◆ **EXERCISE INPUTS**:
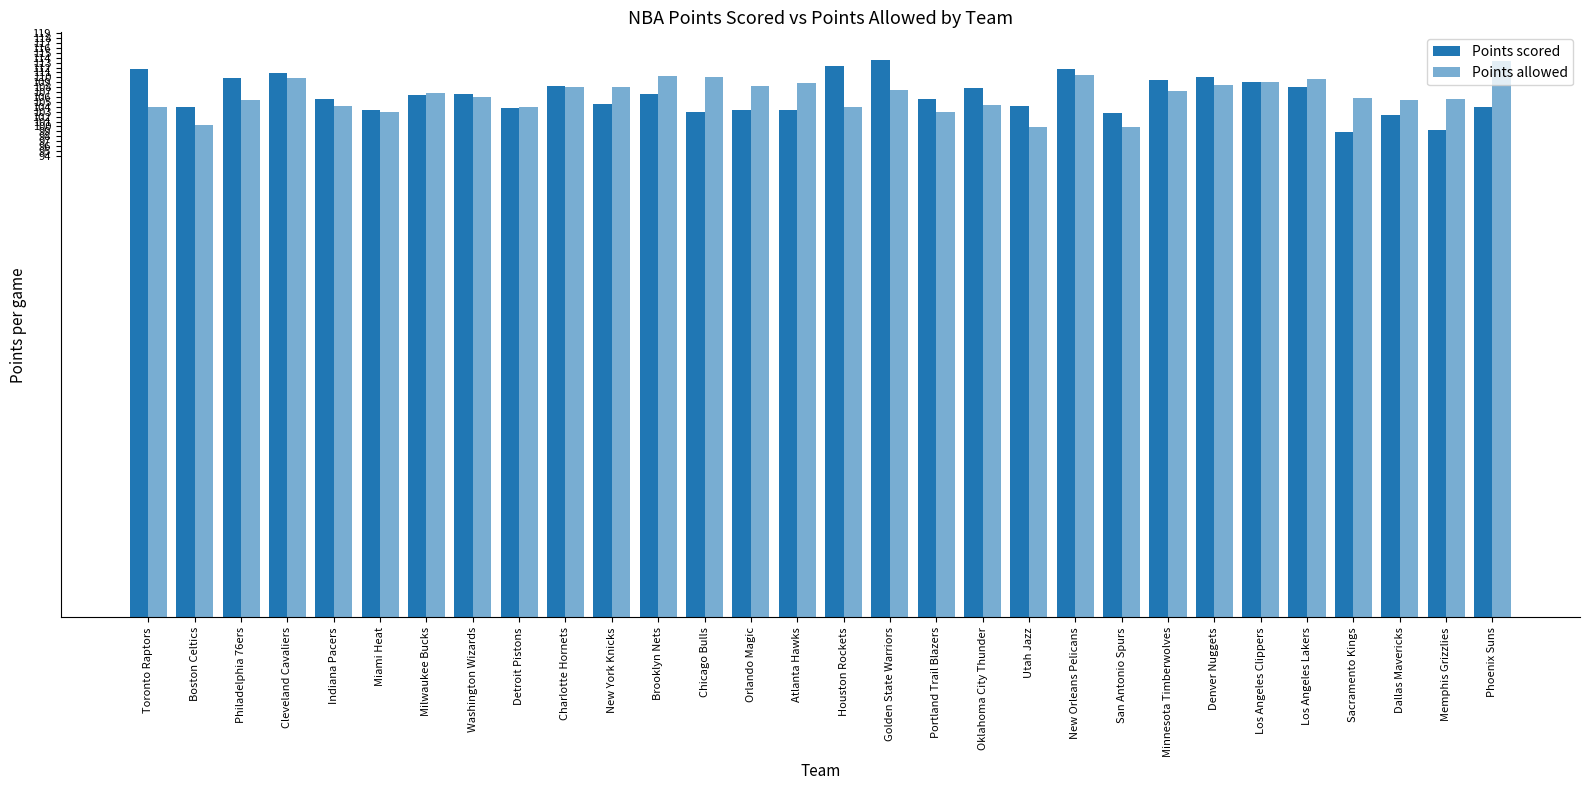

Where does the Points scored series first go above 106?

Toronto Raptors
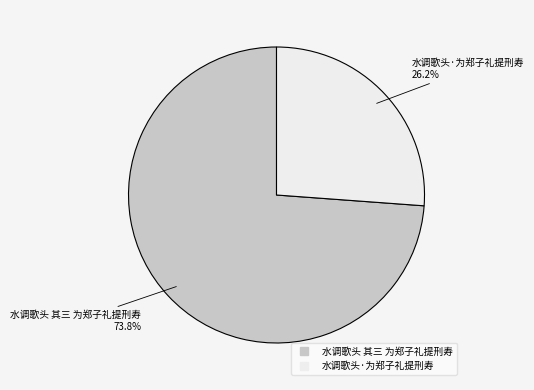

What percentage do 水调歌头 其三 为郑子礼提刑寿 and 水调歌头·为郑子礼提刑寿 together represent?

100.0%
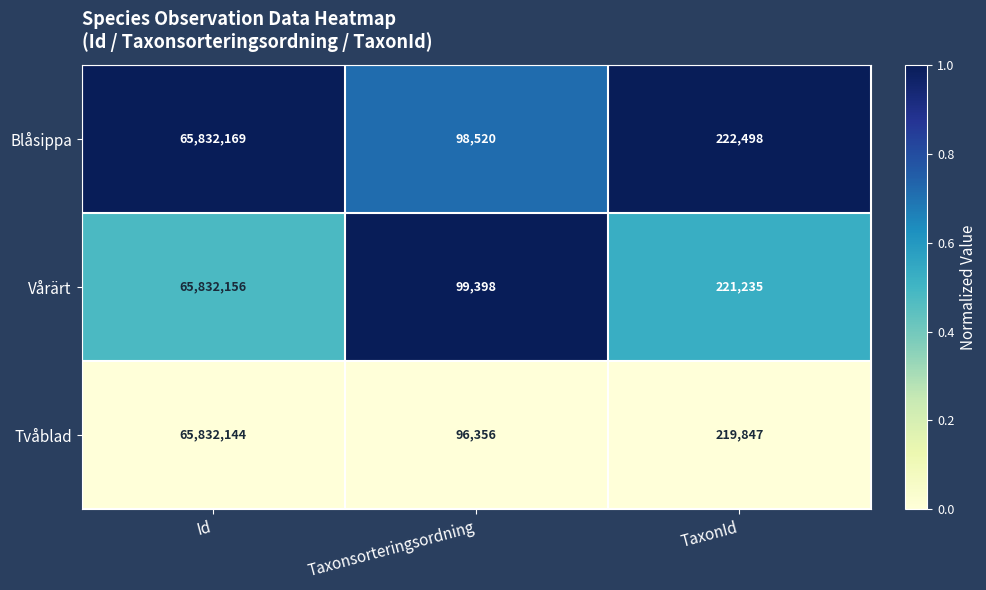

At which category is the sum across all series the highest?

Id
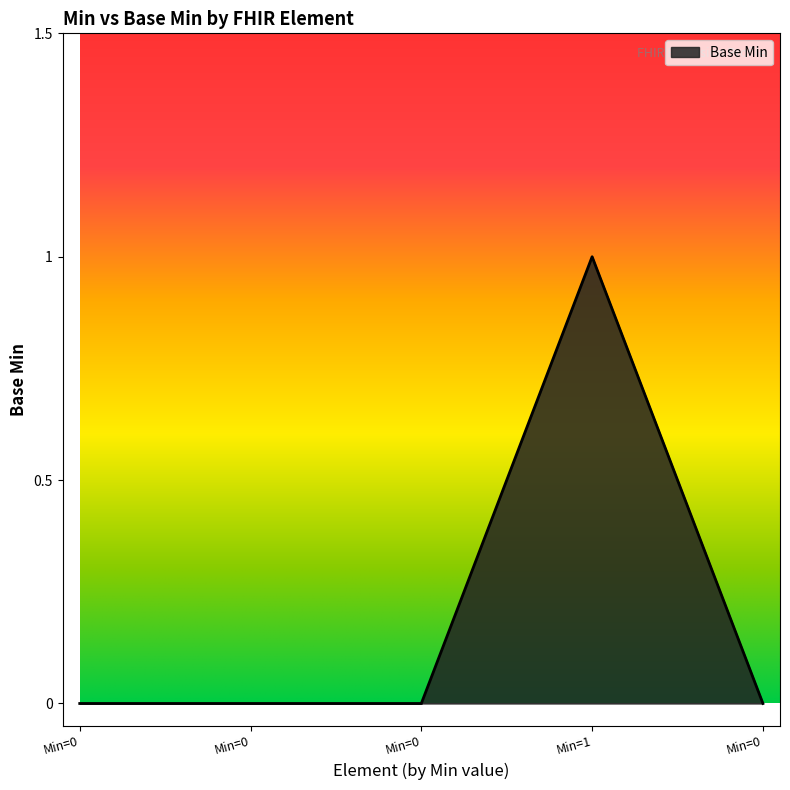

Count the number of data series in this chart.

1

◆ **WHAT TO WORK ON**: Reproduce the text of each record above verbatim, omitting the pictures.

◆ **SOLUTION TO THE PROBLEM**:
Where does the Points scored series first go above 106?

Toronto Raptors

What percentage do 水调歌头 其三 为郑子礼提刑寿 and 水调歌头·为郑子礼提刑寿 together represent?

100.0%

At which category is the sum across all series the highest?

Id

Count the number of data series in this chart.

1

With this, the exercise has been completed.